Her eyes widened, with a calm concern.
"What kind of information?"
."I'm not sure." He winced, with remembered pain. “They were careful not to give me hints, and they punished me for guessing.
"They questioned me about a list of words," he said. "They strapped me down, with electrodes clamped all over me, recording every reaction. They repeated the words a million times. Spaceling. Reefs of space. Fusorian, Pyropod. Jetless drive. And two names—Ron Donderevo and Daniel Horrock.
"Putting all those words and names and other clues together, I guessed that the therapists thought that Horrock had brought me a message from Donderevo. A message from space, about things called reefs and spacelings and fusorians. Particularly, about something called a jetless drive. That was what they were trying to dig out of me—how to build a jetless drive."
She frowned.
"What is a jetless drive?"
"There isn't any," he said. "Because a jetless drive would be a system of reactionless propulsion. Crackpots for three hundred years have been trying to invent such a system, but everybody knows it would be a violation of the Third Law of Motion. It's as impossible as pushing a rowboat forward without pushing the water back."
"I see." She was nodding gravely. "Impossible as creating new atoms and new space between the galaxies."
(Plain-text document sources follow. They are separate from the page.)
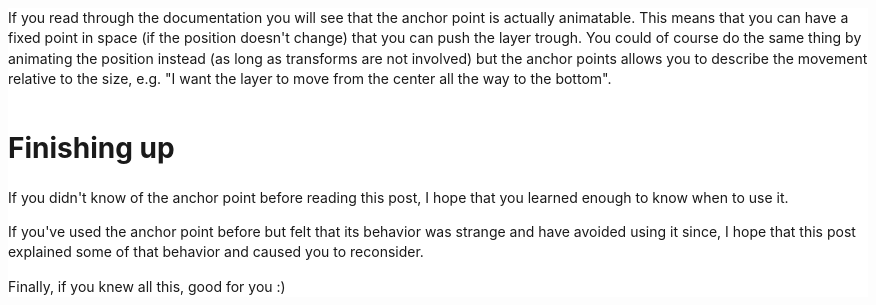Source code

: If you read through the documentation you will see that the anchor point is actually animatable. This means that you can have a fixed point in space (if the position doesn't change) that you can push the layer trough. You could of course do the same thing by animating the position instead (as long as transforms are not involved) but the anchor points allows you to describe the movement relative to the size, e.g. "I want the layer to move from the center all the way to the bottom".

# Finishing up

If you didn't know of the anchor point before reading this post, I hope that you learned enough to know when to use it.

If you've used the anchor point before but felt that its behavior was strange and have avoided using it since, I hope that this post explained some of that behavior and caused you to reconsider. 

Finally, if you knew all this, good for you :)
He looked at her sharply. "But I couldn't have bad a message from Horrock—or anybody else," he insisted desperately. "Not when they seem to think I did. On the Friday it happened, Oddball Oporto and the teletype girl had been with me all day. We were working late, finishing the specifications for the new helical unit. I let Oddball go about eighteen hundred hours, because he was getting a headache. The teletype girl went out with him, to bring coffee and sandwiches for us. They hadn't been gone half an hour, when somebody knocked on the door. I thought it was the girl—but it was the Plan Police."